Work request: Copy out the text lines of the records below word for word, leaving out the pictures.

===== Entries provided =====

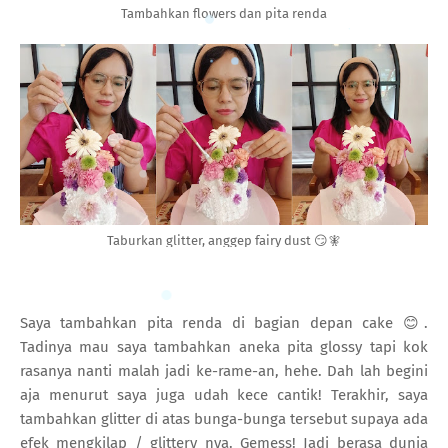
Tambahkan flowers dan pita renda
Taburkan glitter, anggep fairy dust 😏🧚
Saya tambahkan pita renda di bagian depan cake 😊.
Tadinya mau saya tambahkan aneka pita glossy tapi kok
rasanya nanti malah jadi ke-rame-an, hehe. Dah lah begini
aja menurut saya juga udah kece cantik! Terakhir, saya
tambahkan glitter di atas bunga-bunga tersebut supaya ada
efek mengkilap / glittery nya. Gemess! Jadi berasa dunia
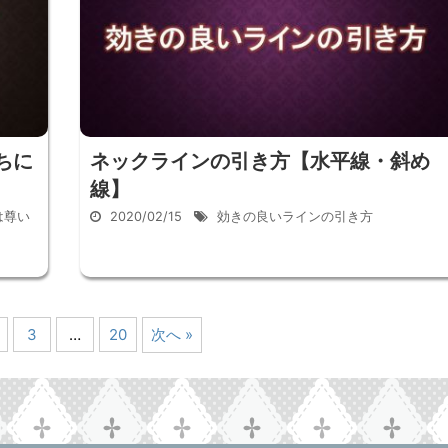
ちに
ネックラインの引き方【水平線・斜め
線】
は尊い
2020/02/15
効きの良いラインの引き方
3
…
20
次へ »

=====

Response box:
Tambahkan flowers dan pita renda
Taburkan glitter, anggep fairy dust 😏🧚
Saya tambahkan pita renda di bagian depan cake 😊.
Tadinya mau saya tambahkan aneka pita glossy tapi kok
rasanya nanti malah jadi ke-rame-an, hehe. Dah lah begini
aja menurut saya juga udah kece cantik! Terakhir, saya
tambahkan glitter di atas bunga-bunga tersebut supaya ada
efek mengkilap / glittery nya. Gemess! Jadi berasa dunia
ちに
ネックラインの引き方【水平線・斜め
線】
は尊い
2020/02/15
効きの良いラインの引き方
3
…
20
次へ »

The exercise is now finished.